BEGIN PASSAGE SHOWN
The landscape has always been a recurring theme and subject in art, commonly accepted as a truthful representation of our surrounding environment. But the landscape is rarely entirely natural. It is, rather, a social, political, and cultural construction that includes much more than the expanse of land and water that our eyes can see. Art, in its capacity to question and address the complexities of human existence, can help us understand and undo these layered structures.

The 2022 Focus section, titled Landscape Undone, features artists that examine the intersectionality of issues surrounding the environment, focusing on personal and political climates as they interact with race, gender, and power. In these South-South ecologies, the landscape is simultaneously physical, psychological, and geographic—a human and non-human entity—where a range of historical and cultural processes collide. Through abstract, representational, and materially driven approaches, the artists whose work is featured in this section all address the natural and the built environment as a personal yet public territory loaded with the legacies of racism and colonialism. Mirroring the diversity of the landscape as a concept, the section features a wide array of perspectives, mediums, and approaches. Overall, their work becomes an act of undoing, allowing us to see beyond what is in front of us.
END PASSAGE SHOWN
## ASSIGNMENT 1
According to the passage on Landscape Undone, why does the Focus section include such a wide array of perspectives, mediums, and approaches? Answer in one to three sentences.
## ASSIGNMENT 2
From the passage on Landscape Undone, write out the part starting with "The landscape has" and going on through "these layered structures.".
BEGIN RECORDS
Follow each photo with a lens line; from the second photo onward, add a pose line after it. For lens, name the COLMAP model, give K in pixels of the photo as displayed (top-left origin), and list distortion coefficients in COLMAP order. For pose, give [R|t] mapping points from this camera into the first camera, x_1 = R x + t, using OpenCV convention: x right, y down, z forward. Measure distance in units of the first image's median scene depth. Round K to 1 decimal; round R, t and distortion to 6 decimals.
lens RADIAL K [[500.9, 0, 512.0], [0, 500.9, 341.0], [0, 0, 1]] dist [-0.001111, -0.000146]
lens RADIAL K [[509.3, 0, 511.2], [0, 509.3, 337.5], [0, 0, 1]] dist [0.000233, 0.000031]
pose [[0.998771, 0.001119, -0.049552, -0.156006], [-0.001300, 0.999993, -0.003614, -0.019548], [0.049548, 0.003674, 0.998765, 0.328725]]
END RECORDS
BEGIN RECORDS
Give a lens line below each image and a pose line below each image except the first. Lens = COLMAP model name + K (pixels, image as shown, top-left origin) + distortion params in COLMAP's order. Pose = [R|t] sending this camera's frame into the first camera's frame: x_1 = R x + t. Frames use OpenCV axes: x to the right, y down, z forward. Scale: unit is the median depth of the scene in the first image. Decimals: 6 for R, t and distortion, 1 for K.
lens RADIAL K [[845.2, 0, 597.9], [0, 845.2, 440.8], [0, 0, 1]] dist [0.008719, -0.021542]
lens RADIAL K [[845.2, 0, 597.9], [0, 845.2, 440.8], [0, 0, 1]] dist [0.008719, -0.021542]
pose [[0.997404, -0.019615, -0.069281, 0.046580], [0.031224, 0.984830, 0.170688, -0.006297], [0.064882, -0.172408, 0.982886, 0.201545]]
END RECORDS
## EXERCISE ANSWER 1
The wide range mirrors the diversity of the landscape as a concept. The passage treats landscape as physical, psychological, and geographic at once, a place where many historical and cultural processes collide.

## EXERCISE ANSWER 2
The landscape has always been a recurring theme and subject in art, commonly accepted as a truthful representation of our surrounding environment. But the landscape is rarely entirely natural. It is, rather, a social, political, and cultural construction that includes much more than the expanse of land and water that our eyes can see. Art, in its capacity to question and address the complexities of human existence, can help us understand and undo these layered structures.